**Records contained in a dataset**
Segment Open

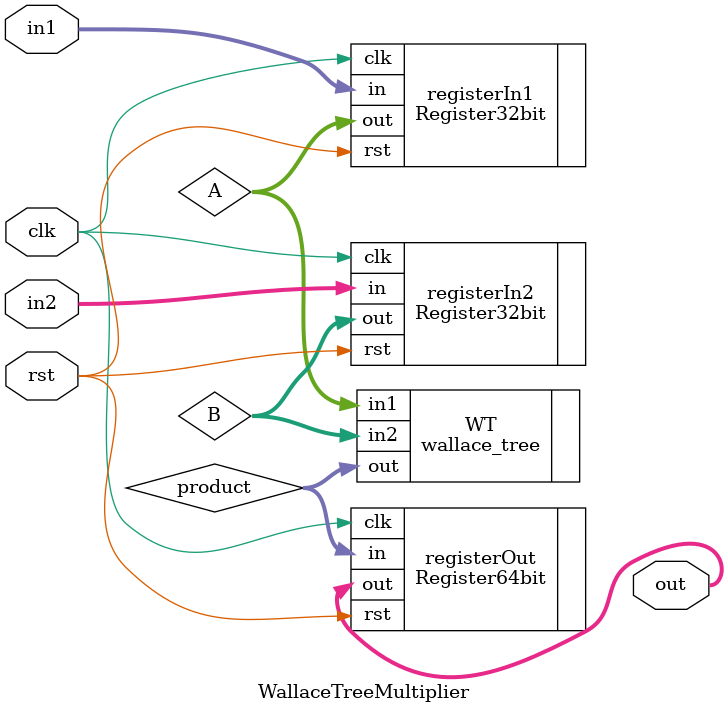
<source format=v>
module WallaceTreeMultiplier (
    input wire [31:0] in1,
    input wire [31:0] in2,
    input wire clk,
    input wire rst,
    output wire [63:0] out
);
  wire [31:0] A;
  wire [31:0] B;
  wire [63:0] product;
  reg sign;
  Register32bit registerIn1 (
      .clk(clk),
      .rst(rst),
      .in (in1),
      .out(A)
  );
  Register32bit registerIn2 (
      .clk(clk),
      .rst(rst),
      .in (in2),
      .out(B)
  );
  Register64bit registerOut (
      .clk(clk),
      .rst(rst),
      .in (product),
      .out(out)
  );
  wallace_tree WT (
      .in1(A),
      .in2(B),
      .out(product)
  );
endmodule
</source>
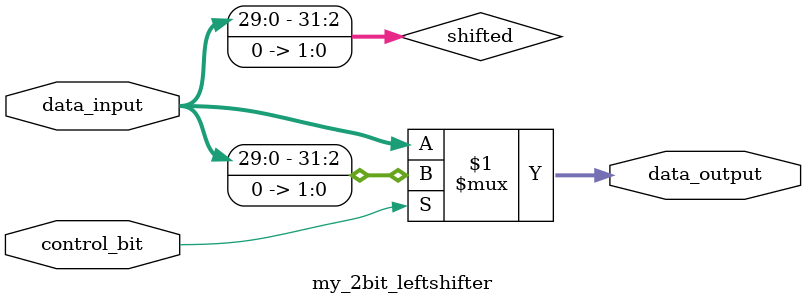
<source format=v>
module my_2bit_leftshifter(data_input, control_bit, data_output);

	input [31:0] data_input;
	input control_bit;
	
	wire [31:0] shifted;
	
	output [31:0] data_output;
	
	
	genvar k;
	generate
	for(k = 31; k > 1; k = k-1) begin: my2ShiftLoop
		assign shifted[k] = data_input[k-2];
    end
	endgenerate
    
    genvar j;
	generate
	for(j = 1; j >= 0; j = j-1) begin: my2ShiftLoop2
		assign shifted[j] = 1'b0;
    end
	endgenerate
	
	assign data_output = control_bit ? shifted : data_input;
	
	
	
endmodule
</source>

Segment Closed

**Work order**
Return the records above in their entirety, word for word, with the pictures removed.

**Task result**
<source format=v>
module WallaceTreeMultiplier (
    input wire [31:0] in1,
    input wire [31:0] in2,
    input wire clk,
    input wire rst,
    output wire [63:0] out
);
  wire [31:0] A;
  wire [31:0] B;
  wire [63:0] product;
  reg sign;
  Register32bit registerIn1 (
      .clk(clk),
      .rst(rst),
      .in (in1),
      .out(A)
  );
  Register32bit registerIn2 (
      .clk(clk),
      .rst(rst),
      .in (in2),
      .out(B)
  );
  Register64bit registerOut (
      .clk(clk),
      .rst(rst),
      .in (product),
      .out(out)
  );
  wallace_tree WT (
      .in1(A),
      .in2(B),
      .out(product)
  );
endmodule
</source>
<source format=v>
module my_2bit_leftshifter(data_input, control_bit, data_output);

	input [31:0] data_input;
	input control_bit;
	
	wire [31:0] shifted;
	
	output [31:0] data_output;
	
	
	genvar k;
	generate
	for(k = 31; k > 1; k = k-1) begin: my2ShiftLoop
		assign shifted[k] = data_input[k-2];
    end
	endgenerate
    
    genvar j;
	generate
	for(j = 1; j >= 0; j = j-1) begin: my2ShiftLoop2
		assign shifted[j] = 1'b0;
    end
	endgenerate
	
	assign data_output = control_bit ? shifted : data_input;
	
	
	
endmodule
</source>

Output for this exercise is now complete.